### Enunciado
Transcreva na íntegra o texto abaixo sobre a disputa no congresso da entidade, sem nenhuma alteração.

─── Texto apresentado ───

Do início ao fim, o congresso foi marcado pela disputa entre os dois principais campos da entidade. De um lado, a ala majoritária, composta pelas juventudes do PT, PCdoB e setores do PSOL como a Juventude Sem Medo, demarcaram sua presença sob as bandeiras governistas como a taxação dos super ricos e a soberania nacional, além da retirada da educação do Arcabouço Fiscal. Contrariamente, a chamada Oposição de Esquerda, composta pelas juventudes do PCBR, UP, PSTU e MES, marcou sua intervenção por meio das críticas à falta de democracia na entidade, a necessidade de independência frente ao governo federal e o fim do Novo Arcabouço Fiscal.

─── Dados registrados ───

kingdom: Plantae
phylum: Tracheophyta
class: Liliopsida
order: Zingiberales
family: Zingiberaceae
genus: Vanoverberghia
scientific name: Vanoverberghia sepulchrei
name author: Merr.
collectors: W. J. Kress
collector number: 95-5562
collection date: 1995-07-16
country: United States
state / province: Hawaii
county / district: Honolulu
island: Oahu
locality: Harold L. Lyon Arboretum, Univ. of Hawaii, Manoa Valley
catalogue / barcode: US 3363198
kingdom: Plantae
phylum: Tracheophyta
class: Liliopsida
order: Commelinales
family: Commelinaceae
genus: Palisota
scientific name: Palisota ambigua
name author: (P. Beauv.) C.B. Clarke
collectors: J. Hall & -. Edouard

───

### Resolução
Do início ao fim, o congresso foi marcado pela disputa entre os dois principais campos da entidade. De um lado, a ala majoritária, composta pelas juventudes do PT, PCdoB e setores do PSOL como a Juventude Sem Medo, demarcaram sua presença sob as bandeiras governistas como a taxação dos super ricos e a soberania nacional, além da retirada da educação do Arcabouço Fiscal. Contrariamente, a chamada Oposição de Esquerda, composta pelas juventudes do PCBR, UP, PSTU e MES, marcou sua intervenção por meio das críticas à falta de democracia na entidade, a necessidade de independência frente ao governo federal e o fim do Novo Arcabouço Fiscal.